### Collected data
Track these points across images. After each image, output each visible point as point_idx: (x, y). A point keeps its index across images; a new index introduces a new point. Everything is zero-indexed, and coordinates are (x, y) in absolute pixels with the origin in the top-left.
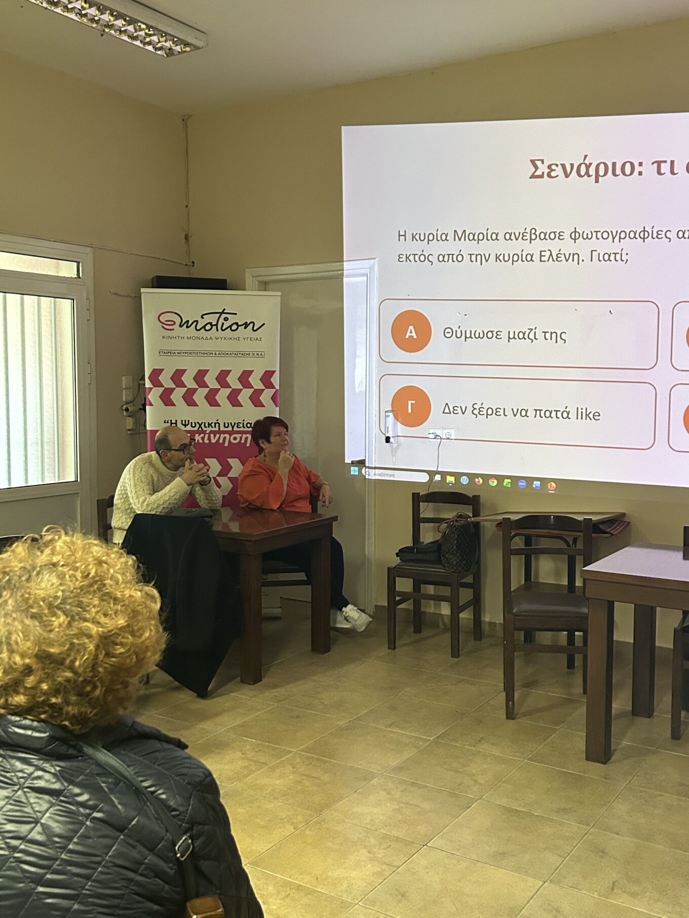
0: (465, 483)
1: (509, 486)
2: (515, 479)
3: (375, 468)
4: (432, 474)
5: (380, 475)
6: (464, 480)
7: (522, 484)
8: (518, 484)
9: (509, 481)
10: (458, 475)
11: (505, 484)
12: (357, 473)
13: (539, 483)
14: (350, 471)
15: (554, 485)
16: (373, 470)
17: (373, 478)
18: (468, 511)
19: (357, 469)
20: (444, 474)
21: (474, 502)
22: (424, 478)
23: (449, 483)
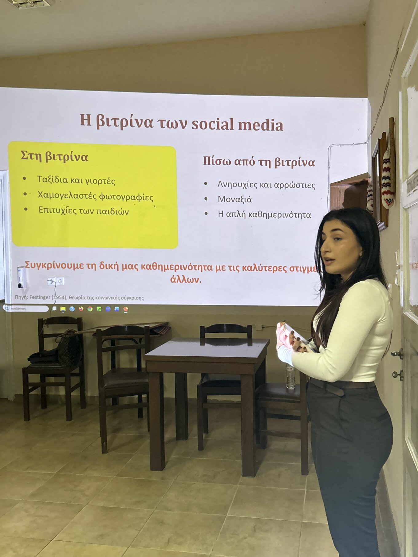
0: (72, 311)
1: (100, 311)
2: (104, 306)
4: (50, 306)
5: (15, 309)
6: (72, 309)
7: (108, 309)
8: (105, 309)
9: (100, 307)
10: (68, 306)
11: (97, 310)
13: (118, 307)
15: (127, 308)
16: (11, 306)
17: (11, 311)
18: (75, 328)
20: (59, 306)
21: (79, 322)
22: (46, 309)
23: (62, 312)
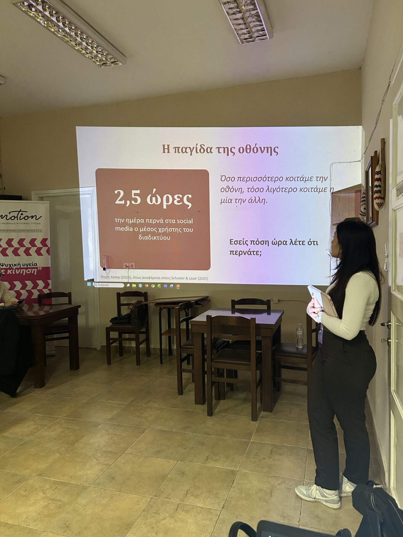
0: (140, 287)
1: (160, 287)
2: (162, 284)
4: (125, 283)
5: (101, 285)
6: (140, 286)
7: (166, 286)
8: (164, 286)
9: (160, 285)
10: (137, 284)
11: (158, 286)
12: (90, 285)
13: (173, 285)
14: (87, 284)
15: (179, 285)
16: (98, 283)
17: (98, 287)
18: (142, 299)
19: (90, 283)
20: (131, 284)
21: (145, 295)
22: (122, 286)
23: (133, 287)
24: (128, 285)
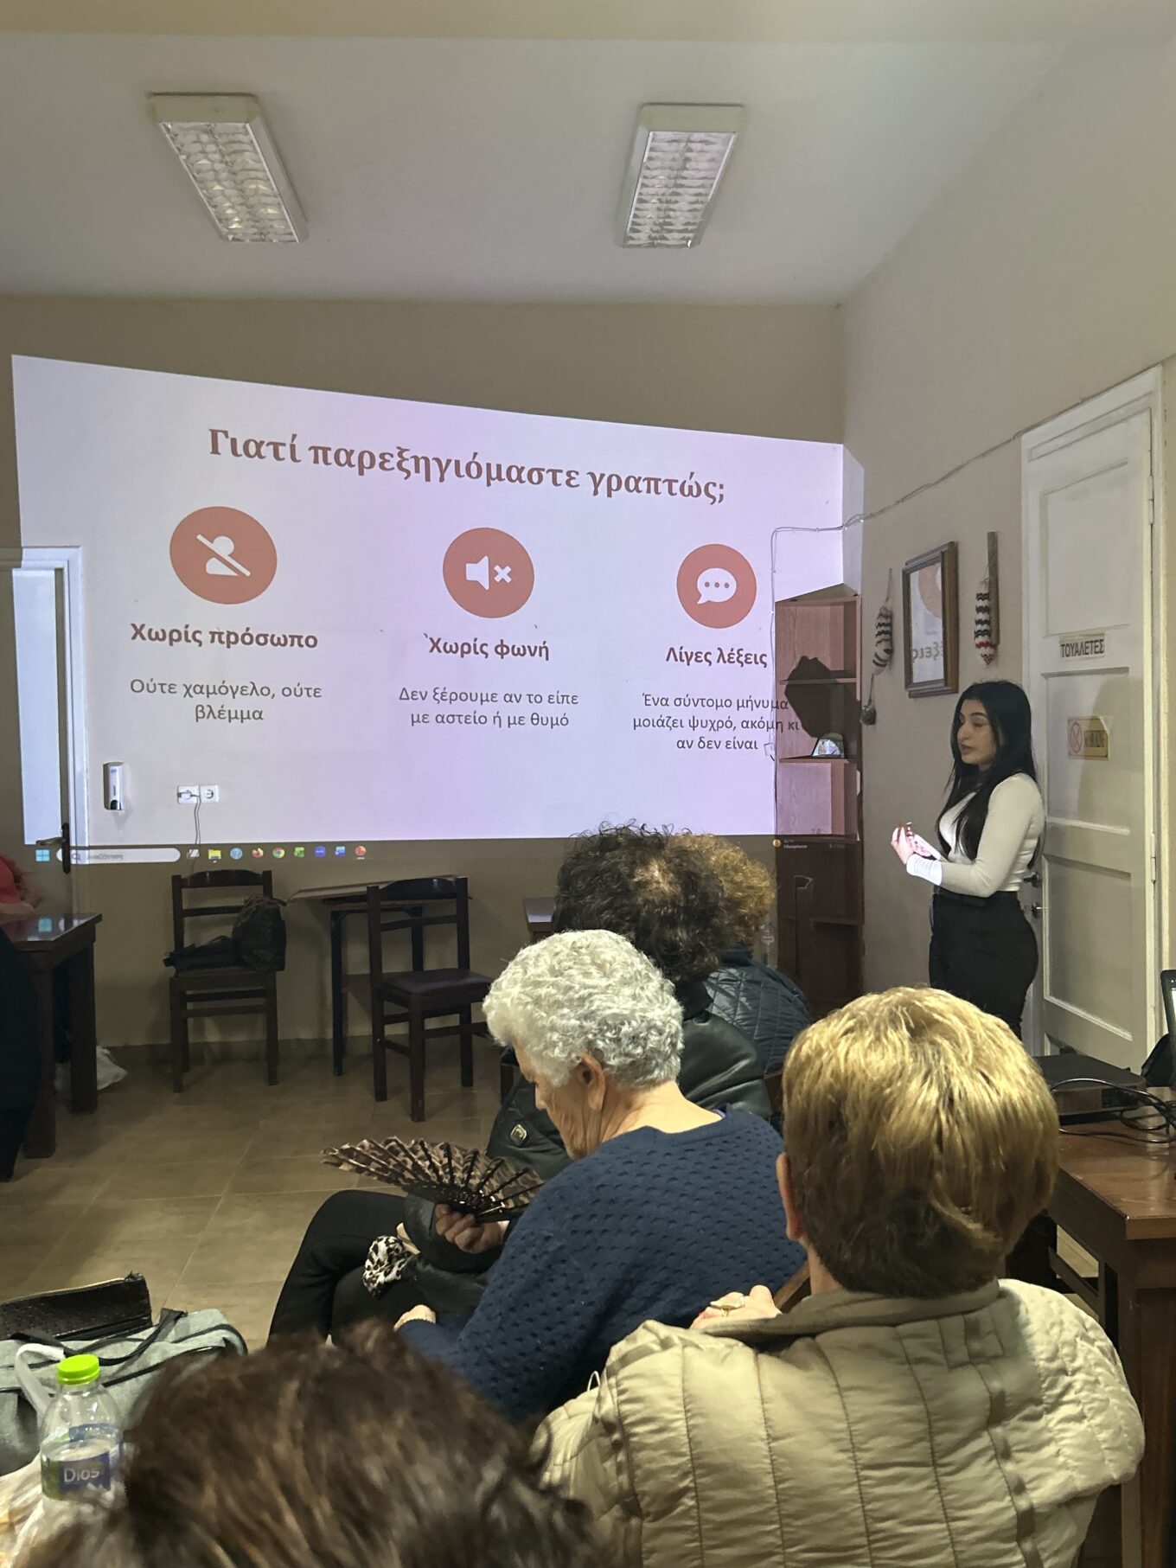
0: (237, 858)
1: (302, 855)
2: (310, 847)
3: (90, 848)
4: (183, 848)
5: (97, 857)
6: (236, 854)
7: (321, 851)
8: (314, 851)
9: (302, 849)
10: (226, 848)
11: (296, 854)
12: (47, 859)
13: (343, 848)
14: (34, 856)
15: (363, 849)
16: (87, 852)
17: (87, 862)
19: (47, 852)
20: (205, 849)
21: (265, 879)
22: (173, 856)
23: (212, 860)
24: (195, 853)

--

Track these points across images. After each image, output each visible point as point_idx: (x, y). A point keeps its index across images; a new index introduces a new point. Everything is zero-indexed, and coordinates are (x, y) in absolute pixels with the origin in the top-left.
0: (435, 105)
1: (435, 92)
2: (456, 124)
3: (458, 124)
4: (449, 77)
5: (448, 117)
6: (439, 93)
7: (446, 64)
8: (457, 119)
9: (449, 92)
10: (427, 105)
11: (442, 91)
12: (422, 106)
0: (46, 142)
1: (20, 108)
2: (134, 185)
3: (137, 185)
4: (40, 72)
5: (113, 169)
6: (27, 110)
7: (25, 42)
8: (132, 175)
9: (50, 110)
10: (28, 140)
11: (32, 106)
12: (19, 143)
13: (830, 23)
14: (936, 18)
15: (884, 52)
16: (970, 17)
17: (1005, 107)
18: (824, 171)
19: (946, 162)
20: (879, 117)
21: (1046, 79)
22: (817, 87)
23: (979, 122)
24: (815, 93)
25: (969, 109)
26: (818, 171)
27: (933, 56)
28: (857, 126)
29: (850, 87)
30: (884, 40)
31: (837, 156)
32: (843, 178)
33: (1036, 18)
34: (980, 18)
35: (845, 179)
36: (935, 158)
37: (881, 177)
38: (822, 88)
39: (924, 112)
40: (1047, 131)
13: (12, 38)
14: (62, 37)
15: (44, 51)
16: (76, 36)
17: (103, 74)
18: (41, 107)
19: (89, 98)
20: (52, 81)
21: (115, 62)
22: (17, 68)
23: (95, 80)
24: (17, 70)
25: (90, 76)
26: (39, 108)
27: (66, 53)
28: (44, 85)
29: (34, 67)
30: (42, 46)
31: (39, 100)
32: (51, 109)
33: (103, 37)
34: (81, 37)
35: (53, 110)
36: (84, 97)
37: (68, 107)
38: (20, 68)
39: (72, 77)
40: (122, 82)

--

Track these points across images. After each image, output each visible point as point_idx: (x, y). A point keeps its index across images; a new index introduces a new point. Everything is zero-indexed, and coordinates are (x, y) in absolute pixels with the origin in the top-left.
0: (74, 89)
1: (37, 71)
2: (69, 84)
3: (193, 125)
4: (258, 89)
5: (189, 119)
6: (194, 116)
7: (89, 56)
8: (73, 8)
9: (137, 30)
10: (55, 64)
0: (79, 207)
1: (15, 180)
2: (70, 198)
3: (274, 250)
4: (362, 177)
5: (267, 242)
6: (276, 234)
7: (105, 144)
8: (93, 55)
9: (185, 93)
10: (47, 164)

### WORK INSTRUCTIONS
Rewrite the stretch of the listing from the line that contains "13: (830, 23)" through the line that contains "40: (122, 82)", changing "1047" to "1074" and keeping everything else the same.

### OUTPUT
13: (830, 23)
14: (936, 18)
15: (884, 52)
16: (970, 17)
17: (1005, 107)
18: (824, 171)
19: (946, 162)
20: (879, 117)
21: (1046, 79)
22: (817, 87)
23: (979, 122)
24: (815, 93)
25: (969, 109)
26: (818, 171)
27: (933, 56)
28: (857, 126)
29: (850, 87)
30: (884, 40)
31: (837, 156)
32: (843, 178)
33: (1036, 18)
34: (980, 18)
35: (845, 179)
36: (935, 158)
37: (881, 177)
38: (822, 88)
39: (924, 112)
40: (1074, 131)
13: (12, 38)
14: (62, 37)
15: (44, 51)
16: (76, 36)
17: (103, 74)
18: (41, 107)
19: (89, 98)
20: (52, 81)
21: (115, 62)
22: (17, 68)
23: (95, 80)
24: (17, 70)
25: (90, 76)
26: (39, 108)
27: (66, 53)
28: (44, 85)
29: (34, 67)
30: (42, 46)
31: (39, 100)
32: (51, 109)
33: (103, 37)
34: (81, 37)
35: (53, 110)
36: (84, 97)
37: (68, 107)
38: (20, 68)
39: (72, 77)
40: (122, 82)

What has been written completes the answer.